Line Perpend. to JL, through K(5,6) => This is a vertical line, so x= something. Of course, if we're going through a point, we'd just use its x-value as the equation.
x = 5.

Since we have a really simple vertical line, let's just use one of our other equations and substitute in the x=5 and solve for y. This will be the intersection point, the Orthocenter!

Answer 20

y + 2 = (-1/4)(5 - 9)
y + 2 = (-1/4)(-4)
y + 2 = 1
y = -1

(5, -1) is the orthocenter

Does this all make sense? I may be making it seem longer than it actually is, but overall its a pretty simple process...

Answer 21

@AccAccessDenied: I so..ooo admire you at thoroughly explanation 0..0
Briefly:
A. Centroid:
1. Find 2 midpoints
2. Find 2 perpendicular slopes
=> Intersection of 2 perpendicular lines through midpoints.
B. Orthorcenter:
Since we already found perpedicular slopes.
=> Intersection point of 2 perpendicular lines through 2 vertices.

Answer 22

mm.. i personally love doing coordinate geometry, i dont even understand why. :P

Answer 23

Ok, I have a couple of more using the centroid formula. If you don't care lol

Answer 24

centroid formula?

Answer 25

Denied, My bad wrong problem lol

Answer 26

mmk... i couldn't exactly tell where each part belonged, so if its another figure, maybe try to write values to the side and draw arrows to where each goes..

Answer 27

Ok, See my teacher assigned me like a big assignment like a (2-40) Even and it's really hard.

Answer 28

maybe your teacher just really wants you to understand it. giving a whole bunch of practice. :P

Answer 29

Yeah I think so, But I know for a fact I need help

Answer 30

so, got your next question you need help on?

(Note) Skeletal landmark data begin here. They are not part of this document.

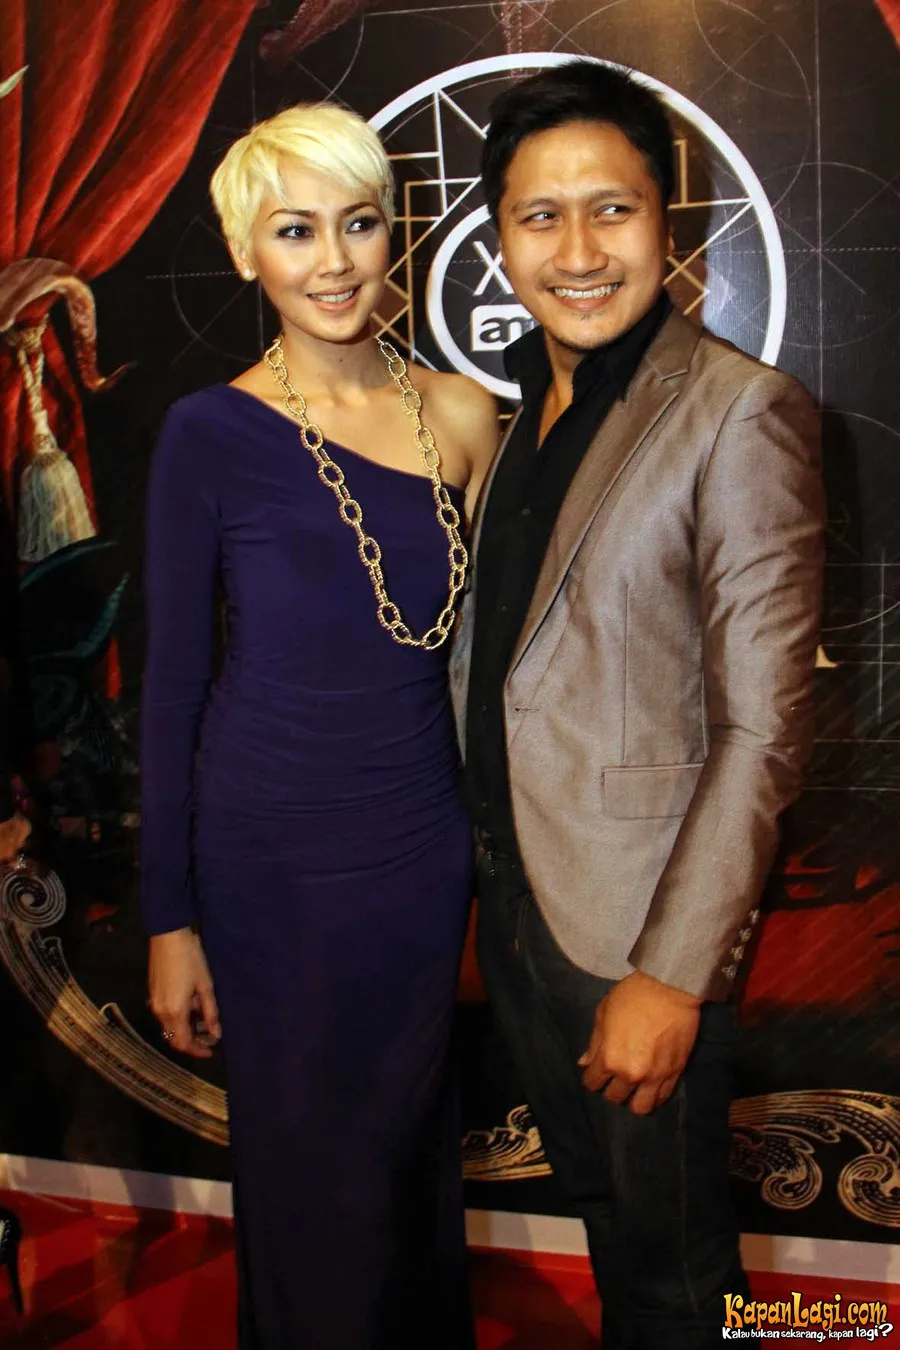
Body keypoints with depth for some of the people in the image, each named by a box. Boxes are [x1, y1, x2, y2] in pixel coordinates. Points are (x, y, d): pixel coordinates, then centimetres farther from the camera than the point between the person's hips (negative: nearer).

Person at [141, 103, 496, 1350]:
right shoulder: (211, 433, -11)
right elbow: (172, 682, -8)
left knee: (413, 1146, 21)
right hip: (274, 864, -3)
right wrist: (170, 919, -6)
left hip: (427, 848, 3)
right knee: (311, 1173, 13)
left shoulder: (462, 416, -1)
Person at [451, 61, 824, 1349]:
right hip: (511, 892, 7)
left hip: (636, 920, -6)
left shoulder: (739, 412, -17)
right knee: (596, 1198, 26)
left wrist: (672, 974, -20)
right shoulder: (514, 410, 6)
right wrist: (484, 858, 8)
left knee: (670, 1245, 14)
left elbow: (763, 726, -19)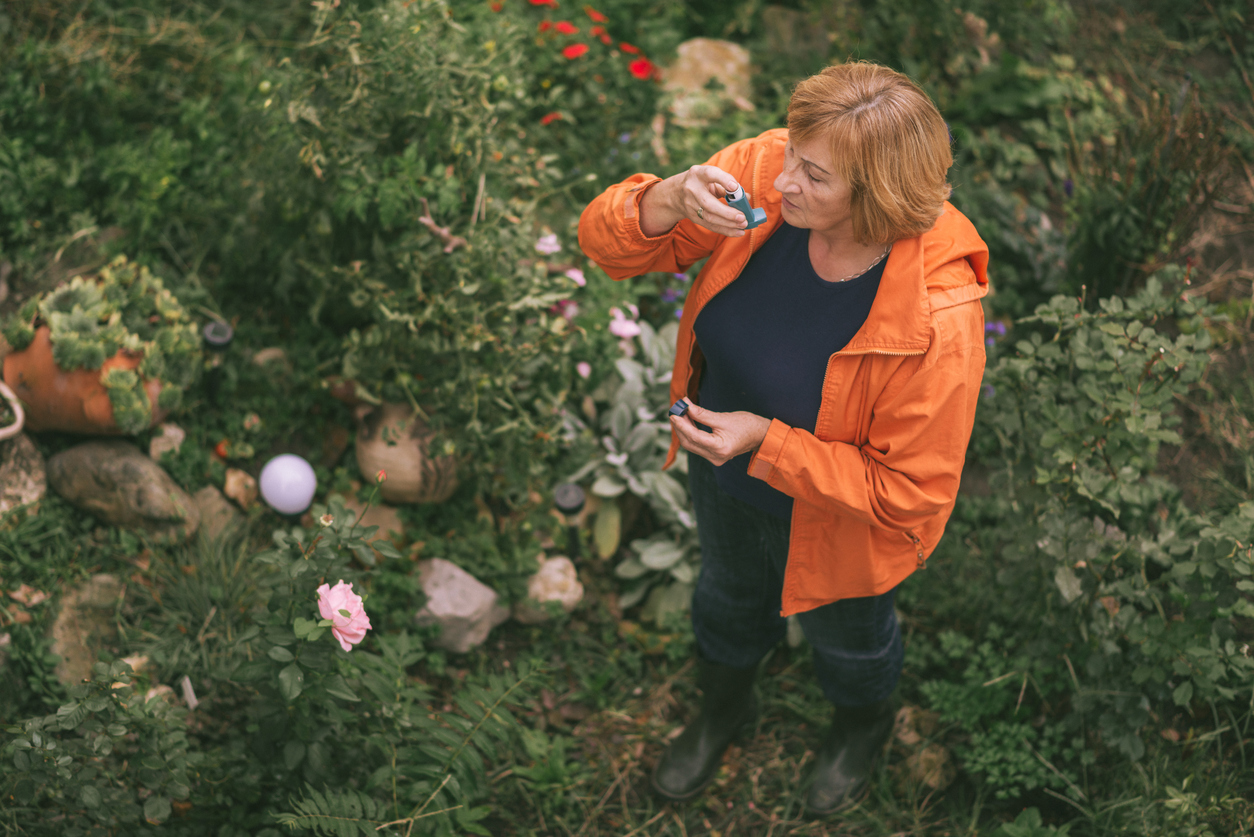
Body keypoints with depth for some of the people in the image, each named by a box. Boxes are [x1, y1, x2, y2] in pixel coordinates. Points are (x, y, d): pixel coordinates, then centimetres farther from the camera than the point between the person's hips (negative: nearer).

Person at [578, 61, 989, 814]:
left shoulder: (938, 321, -41)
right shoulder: (765, 172, -28)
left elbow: (908, 491, -29)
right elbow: (607, 241, -20)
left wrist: (769, 443, -35)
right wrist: (672, 201, -42)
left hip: (836, 519, -4)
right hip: (724, 469, 4)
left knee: (845, 633, 30)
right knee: (730, 593, 35)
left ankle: (864, 723, 68)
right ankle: (726, 705, 70)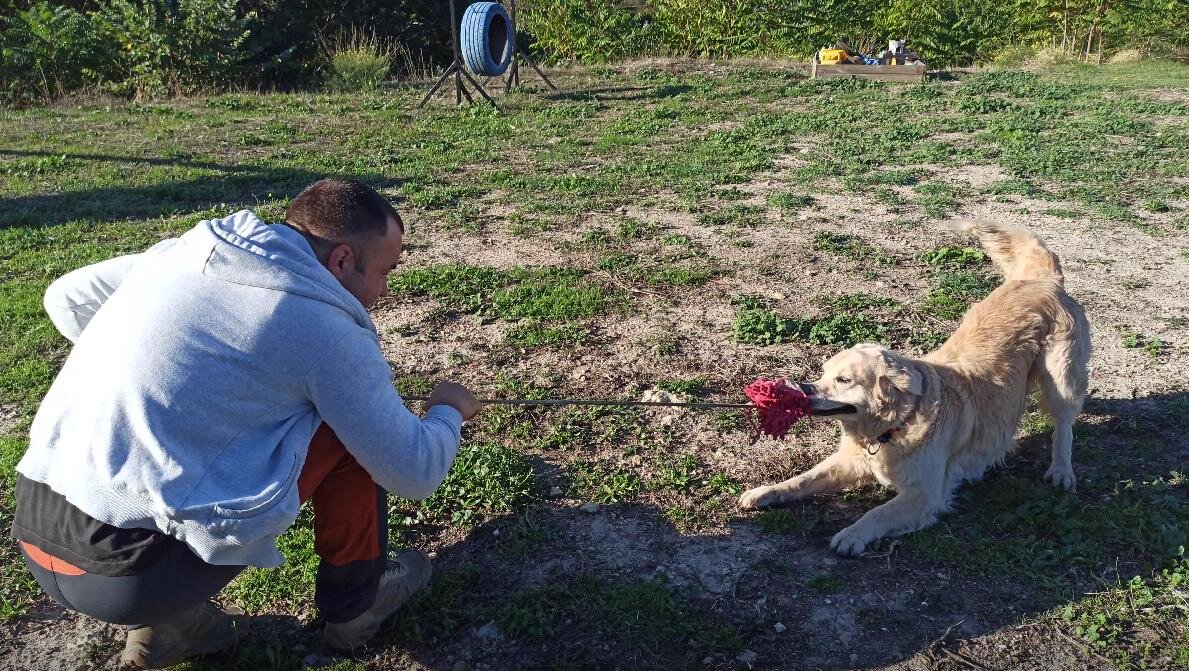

I'm able to help.

Answer 31

Yeah here it is, Copy and complete each statement for (Triangle Symbol)RST for medians --RM(Suppose to be under), --SL(Suppose to be under), and --TK(Suppose to be under), and centroid J. JT = x(TK).

Answer 32

well, i'd start by drawing the triangle in question, just to get an idea of where everything is:


JT is the distance from the vertex T to the centroid. TK is the entire median.